● **Assigned task 1**: According to the Ball Corporation business overview below, what are all the ways that sales and earnings can be increased in the rigid packaging industry?

● **Text provided**:
Business Overview and Industry Trends

Ball Corporation is one of the world's leading suppliers of metal packaging to the beverage, food, personal care and household products industries. Our packaging products are produced for a variety of end uses, are manufactured in facilities around the world and are competitive with other substrates, such as plastics and glass. In the rigid packaging industry, sales and earnings can be increased by reducing costs, increasing prices, developing new products, expanding volumes and making strategic acquisitions. We also provide aerospace and other technologies and services to governmental and commercial customers.

We sell our packaging products mainly to large, multinational beverage, food, personal care and household products companies with which we have developed long-term customer relationships. This is evidenced by our high customer retention and our large number of long-term supply contracts. While we have a diversified customer base, we sell a majority of our packaging products to relatively few major companies in North America, Europe, the PRC and South America, as do our equity joint ventures in the U.S. and Vietnam. The overall metal container industry is growing globally and is expected to continue to grow in the medium to long term despite the North American industry seeing a continued decline in standard-sized aluminum beverage packaging for the carbonated soft drink market. The primary customers for the products and services provided by our aerospace and technologies segment are U.S. government agencies or their prime contractors.

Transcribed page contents
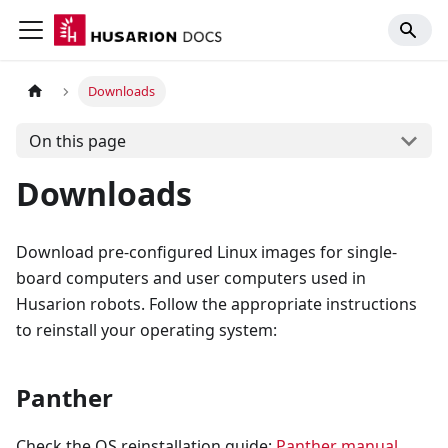
Downloads
On this page
Downloads
Download pre-configured Linux images for single-
board computers and user computers used in
Husarion robots. Follow the appropriate instructions
to reinstall your operating system:
Panther
Check the OS reinstallation guide:
Panther manual
.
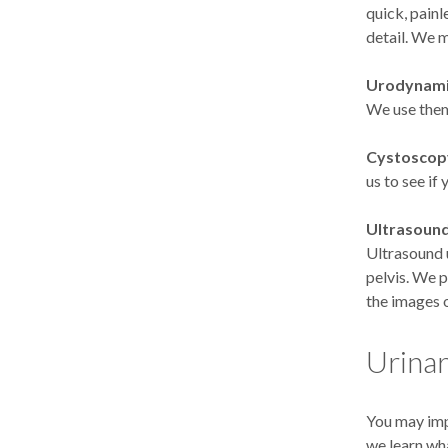
quick, painl
detail. We m
Urodynami
We use them
Cystoscop
us to see if
Ultrasound
Ultrasound 
pelvis. We 
the images o
Urinar
You may imp
we learn wh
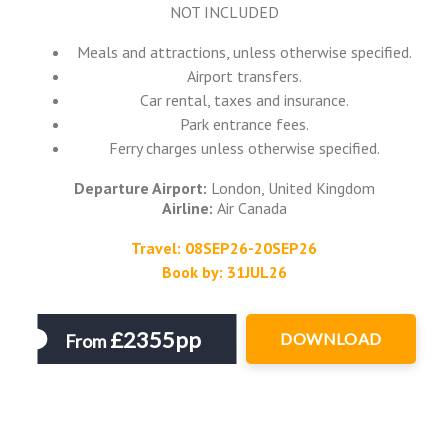
NOT INCLUDED
Meals and attractions, unless otherwise specified.
Airport transfers.
Car rental, taxes and insurance.
Park entrance fees.
Ferry charges unless otherwise specified.
Departure Airport:
London, United Kingdom
Airline:
Air Canada
Travel: 08SEP26-20SEP26
Book by: 31JUL26
£2355pp
DOWNLOAD
From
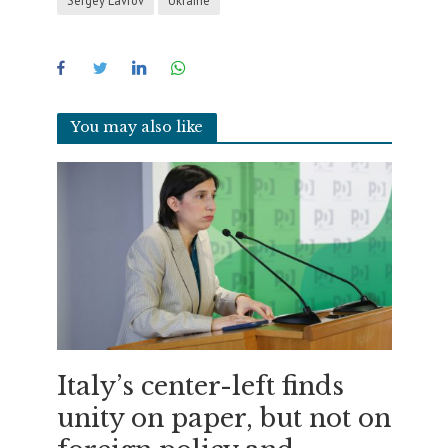
You may also like
Italy’s center-left finds
unity on paper, but not on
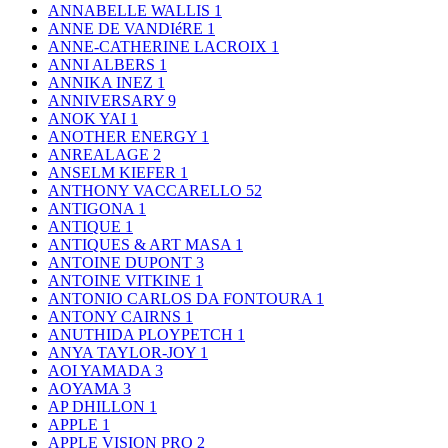
ANNABELLE WALLIS
1
ANNE DE VANDIéRE
1
ANNE-CATHERINE LACROIX
1
ANNI ALBERS
1
ANNIKA INEZ
1
ANNIVERSARY
9
ANOK YAI
1
ANOTHER ENERGY
1
ANREALAGE
2
ANSELM KIEFER
1
ANTHONY VACCARELLO
52
ANTIGONA
1
ANTIQUE
1
ANTIQUES & ART MASA
1
ANTOINE DUPONT
3
ANTOINE VITKINE
1
ANTONIO CARLOS DA FONTOURA
1
ANTONY CAIRNS
1
ANUTHIDA PLOYPETCH
1
ANYA TAYLOR-JOY
1
AOI YAMADA
3
AOYAMA
3
AP DHILLON
1
APPLE
1
APPLE VISION PRO
2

● **Assigned task 2**: Copy the records word for word from their start through the line containing "we learn wh", and leave the pictures out.

● **Answer area 1**:
- Reducing costs
- Increasing prices
- Developing new products
- Expanding volumes
- Making strategic acquisitions

● **Answer area 2**:
Downloads
On this page
Downloads
Download pre-configured Linux images for single-
board computers and user computers used in
Husarion robots. Follow the appropriate instructions
to reinstall your operating system:
Panther
Check the OS reinstallation guide:
Panther manual
.
quick, painl
detail. We m
Urodynami
We use them
Cystoscop
us to see if
Ultrasound
Ultrasound 
pelvis. We 
the images o
Urinar
You may imp
we learn wh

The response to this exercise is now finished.